If there is one thing I do commend myself during these dire times, it’s the fact that I never really stopped my prayers. I couldn’t get myself to talk about my deepest worries and fears with my mom; I know that she would have been accepting and encouraging, but I didn’t want her to see me in this state. Not yet. But there was someone I could talk to about what was keeping me tossing and turning.
This is the point where all I had left was God. I tried to do it on my own but it didn’t work. I had been trying to read the whole Bible within the year but that seemed like a superficial thing I was doing to impress others. I slipped in and out of reading the Bible for the right reasons. But thankfully, my prayers were a little different. There was nothing stopping me from pouring my heart out about the hurdles I was facing and seeking help.

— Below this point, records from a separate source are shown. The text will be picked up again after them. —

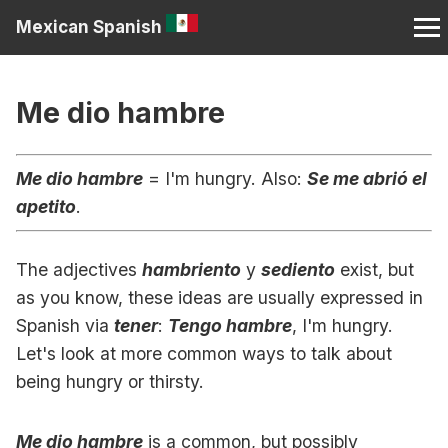
Mexican Spanish
Me dio hambre
Me dio hambre
= I'm hungry. Also:
Se me abrió el
apetito
.
The adjectives
hambriento
y
sediento
exist, but
as you know, these ideas are usually expressed in
Spanish via
tener
:
Tengo hambre
, I'm hungry.
Let's look at more common ways to talk about
being hungry or thirsty.
Me dio hambre
is a common, but possibly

Every day, I would check my Bible app for the ‘Verse of the Day’. And miraculously, those verses would always fit my situation perfectly and gave me the strength to live out that day with a little less worrying. For example, Isaiah 55:6 (Seek the LORD while he may be found; call on him while he is near) gave me strength by telling me that God would listen to my call for help, guiding me on the right path so that I would not fall.

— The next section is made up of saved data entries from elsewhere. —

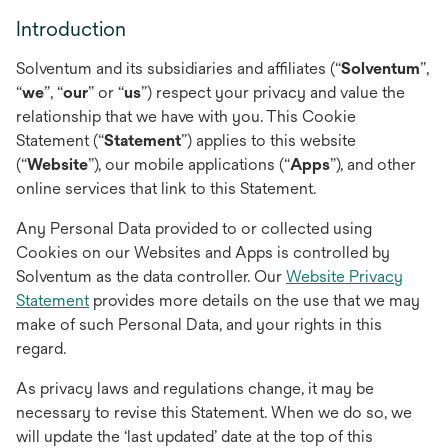
Introduction
Solventum and its subsidiaries and affiliates (“
Solventum
”,
“
we
”, “
our
” or “
us
”) respect your privacy and value the
relationship that we have with you. This Cookie
Statement (“
Statement
”) applies to this website
(“
Website
”), our mobile applications (“
Apps
”), and other
online services that link to this Statement.
Any Personal Data provided to or collected using
Cookies on our Websites and Apps is controlled by
Solventum as the data controller. Our
Website Privacy
Statement
provides more details on the use that we may
make of such Personal Data, and your rights in this
regard.
As privacy laws and regulations change, it may be
necessary to revise this Statement. When we do so, we
will update the ‘last updated’ date at the top of this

Then there’s Deuteronomy 31:6 (Be strong and courageous. Do not be afraid or terrified because of them, for the LORD your God goes with you; he will never leave you nor forsake you) — after receiving this verse, I could not stop myself from crying. Even if I had nothing to offer, God promised not to leave me, nor forsake me for the wrongful things I have done. He has told me to be courageous in front of the things that terrify me because he is with me.
These are just an inkling of the variety of messages that were given to me, in order to pull me out of the state I was in. And knowing that God would not give up on me, I decided that I could change and that right now, I had to build from the ground up once again.